Prompt :: Using the material that follows, identify and copy each line with the string "Бицевски".

Records supplied ::

==============================

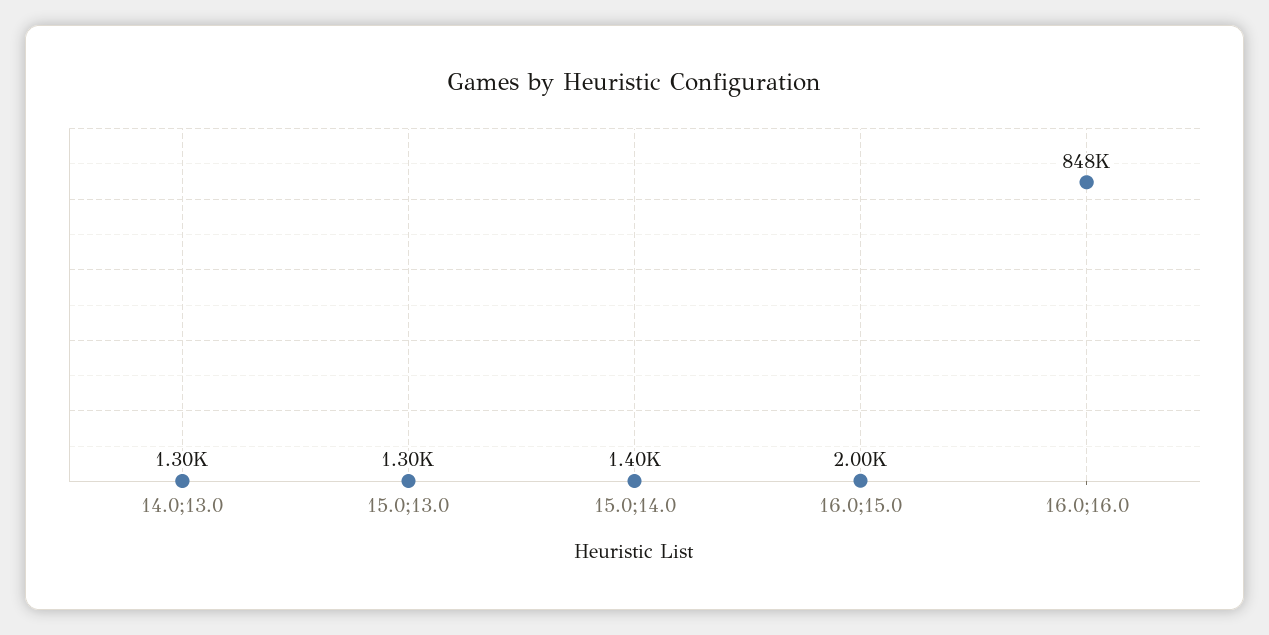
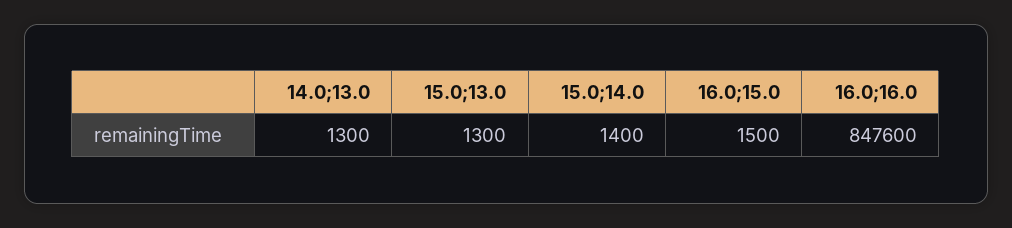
  {
    "14.0;13.0": 1300,
    "15.0;13.0": 1300,
    "15.0;14.0": 1400,
-   "16.0;15.0": 2000,
+   "16.0;15.0": 1500,
    "16.0;16.0": 847600
  }

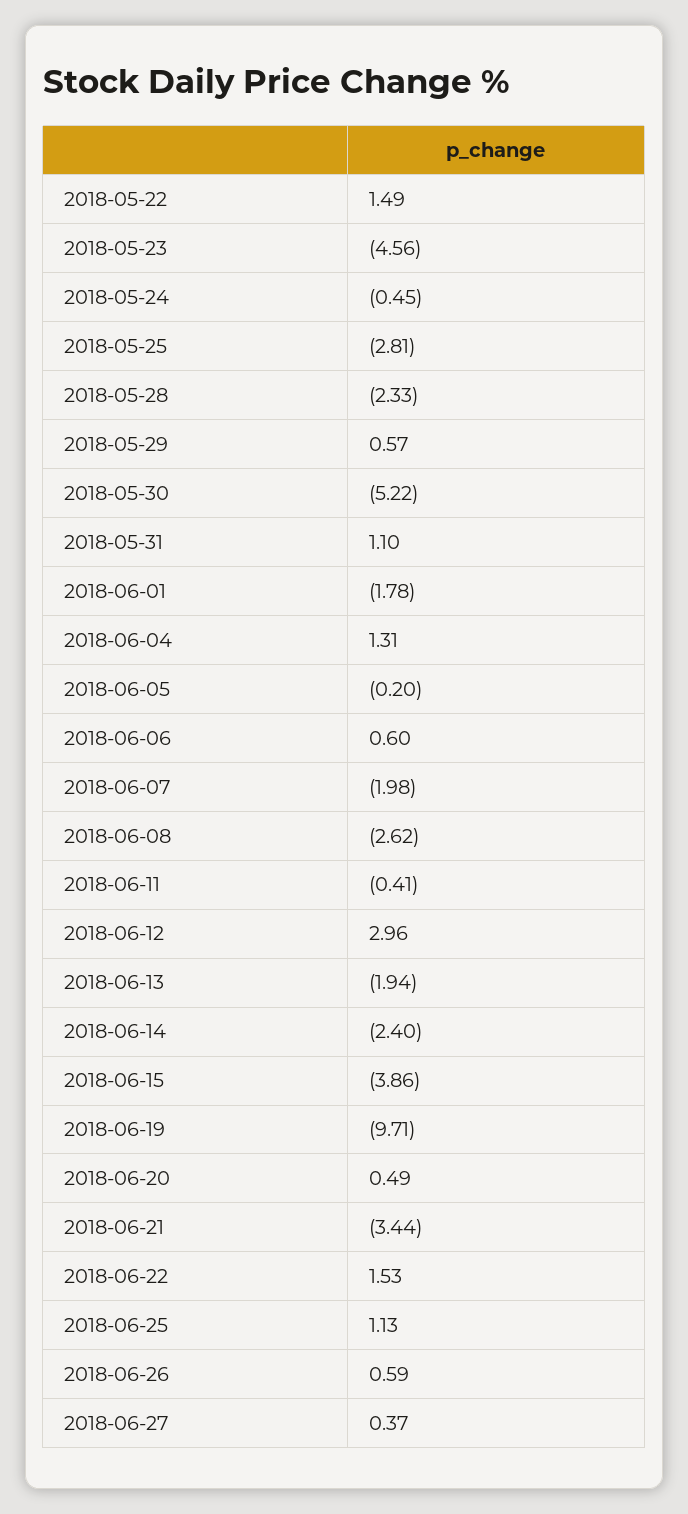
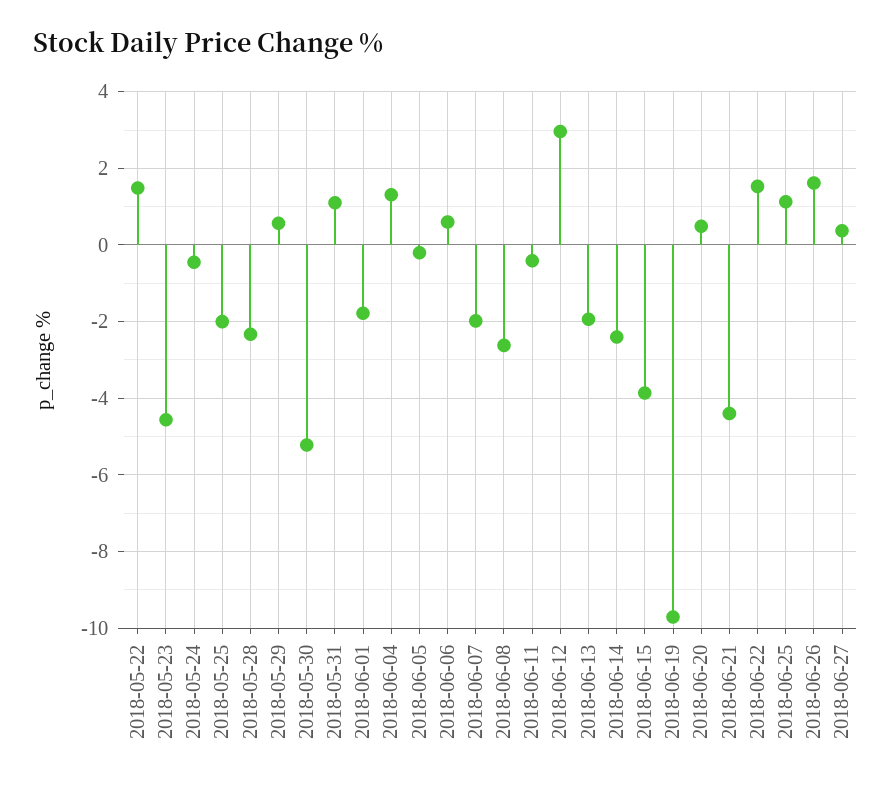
  {
    "2018-05-22": 1.49,
    "2018-05-23": -4.56,
    "2018-05-24": -0.45,
-   "2018-05-25": -2.81,
+   "2018-05-25": -2,
    "2018-05-28": -2.33,
    "2018-05-29": 0.57,
    "2018-05-30": -5.22,
    "2018-05-31": 1.1,
    "2018-06-01": -1.78,
    "2018-06-04": 1.31,
    "2018-06-05": -0.2,
    "2018-06-06": 0.6,
    "2018-06-07": -1.98,
    "2018-06-08": -2.62,
    "2018-06-11": -0.41,
    "2018-06-12": 2.96,
    "2018-06-13": -1.94,
    "2018-06-14": -2.4,
    "2018-06-15": -3.86,
    "2018-06-19": -9.71,
    "2018-06-20": 0.49,
-   "2018-06-21": -3.44,
+   "2018-06-21": -4.4,
    "2018-06-22": 1.53,
    "2018-06-25": 1.13,
-   "2018-06-26": 0.59,
+   "2018-06-26": 1.6,
    "2018-06-27": 0.37
  }

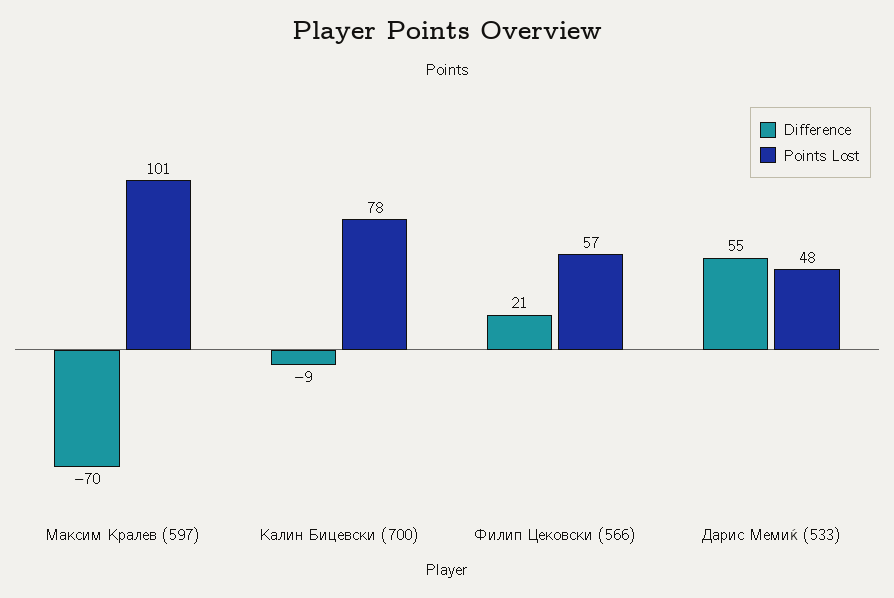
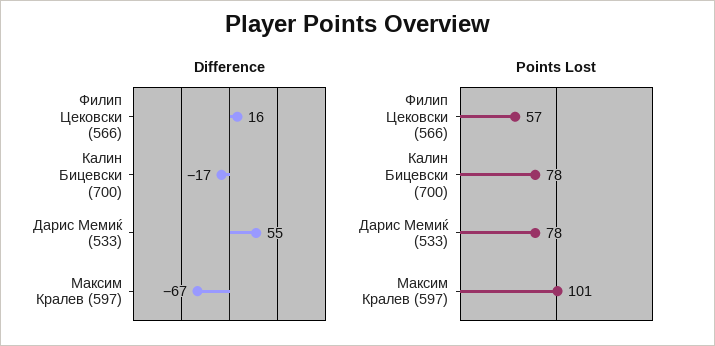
  {
    "Difference": {
-     "Максим Кралев (597)": -70,
+     "Максим Кралев (597)": -67,
-     "Калин Бицевски (700)": -9,
+     "Калин Бицевски (700)": -17,
-     "Филип Цековски (566)": 21,
+     "Филип Цековски (566)": 16,
      "Дарис Мемиќ (533)": 55
    },
    "Points Lost": {
      "Максим Кралев (597)": 101,
      "Калин Бицевски (700)": 78,
      "Филип Цековски (566)": 57,
-     "Дарис Мемиќ (533)": 48
+     "Дарис Мемиќ (533)": 78
    }
  }

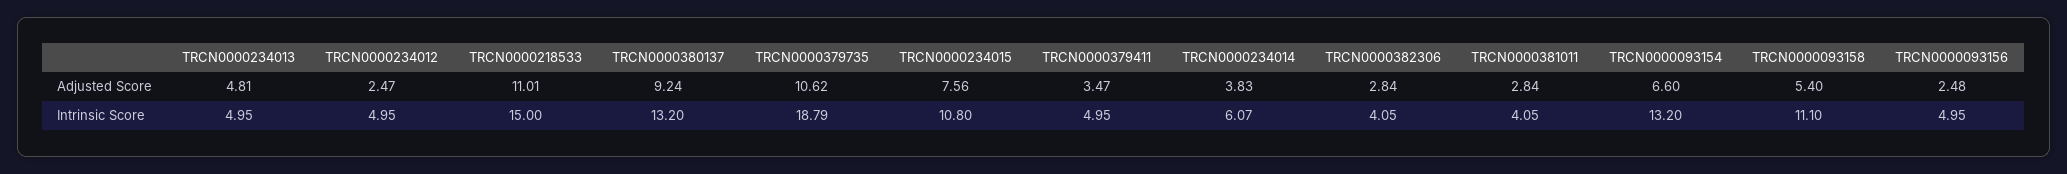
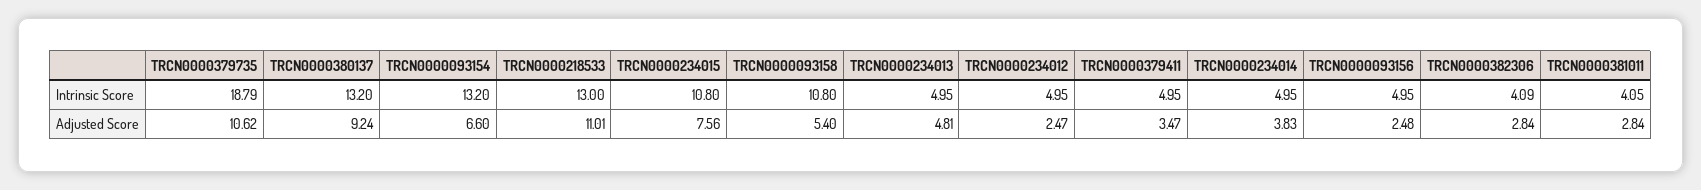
  {
    "TRCN0000234013": {
      "Adjusted Score": 4.81,
      "Intrinsic Score": 4.95
    },
    "TRCN0000234012": {
      "Adjusted Score": 2.47,
      "Intrinsic Score": 4.95
    },
    "TRCN0000218533": {
      "Adjusted Score": 11.01,
-     "Intrinsic Score": 15
+     "Intrinsic Score": 13
    },
    "TRCN0000380137": {
      "Adjusted Score": 9.24,
      "Intrinsic Score": 13.2
    },
    "TRCN0000379735": {
      "Adjusted Score": 10.62,
      "Intrinsic Score": 18.79
    },
    "TRCN0000234015": {
      "Adjusted Score": 7.56,
      "Intrinsic Score": 10.8
    },
    "TRCN0000379411": {
      "Adjusted Score": 3.47,
      "Intrinsic Score": 4.95
    },
    "TRCN0000234014": {
      "Adjusted Score": 3.83,
-     "Intrinsic Score": 6.07
+     "Intrinsic Score": 4.95
    },
    "TRCN0000382306": {
      "Adjusted Score": 2.84,
-     "Intrinsic Score": 4.05
+     "Intrinsic Score": 4.09
    },
    "TRCN0000381011": {
      "Adjusted Score": 2.84,
      "Intrinsic Score": 4.05
    },
    "TRCN0000093154": {
      "Adjusted Score": 6.6,
      "Intrinsic Score": 13.2
    },
    "TRCN0000093158": {
      "Adjusted Score": 5.4,
-     "Intrinsic Score": 11.1
+     "Intrinsic Score": 10.8
    },
    "TRCN0000093156": {
      "Adjusted Score": 2.48,
      "Intrinsic Score": 4.95
    }
  }

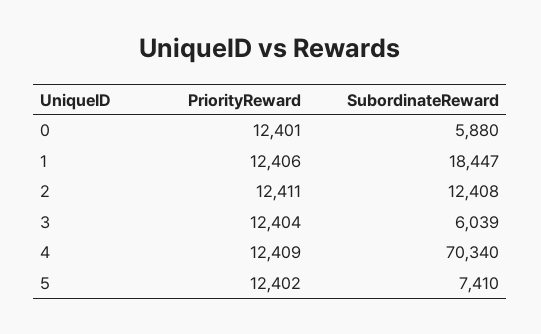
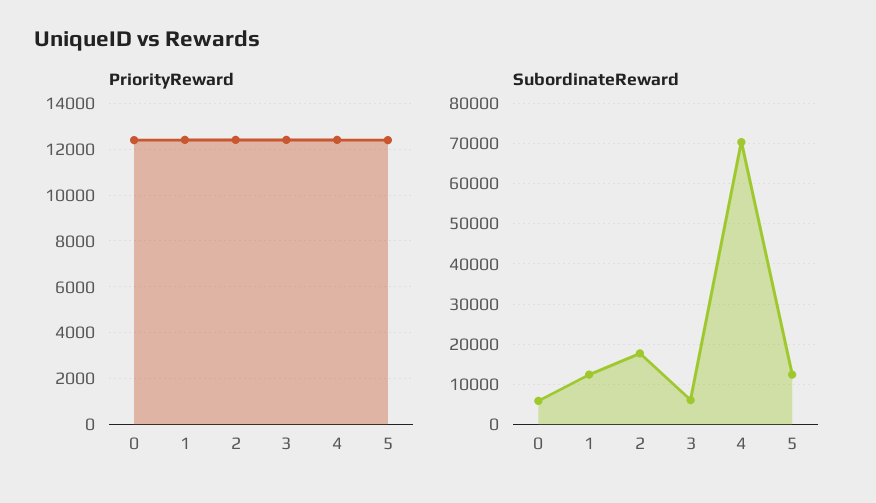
  {
    "PriorityReward": {
      "0": 12401,
      "1": 12406,
      "2": 12411,
      "3": 12404,
      "4": 12409,
      "5": 12402
    },
    "SubordinateReward": {
      "0": 5880,
-     "1": 18447,
+     "1": 12000,
-     "2": 12408,
+     "2": 18000,
      "3": 6039,
      "4": 70340,
-     "5": 7410
+     "5": 12000
    }
  }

==============================

Result of the exercise ::
-     "Калин Бицевски (700)": -9,
+     "Калин Бицевски (700)": -17,
      "Калин Бицевски (700)": 78,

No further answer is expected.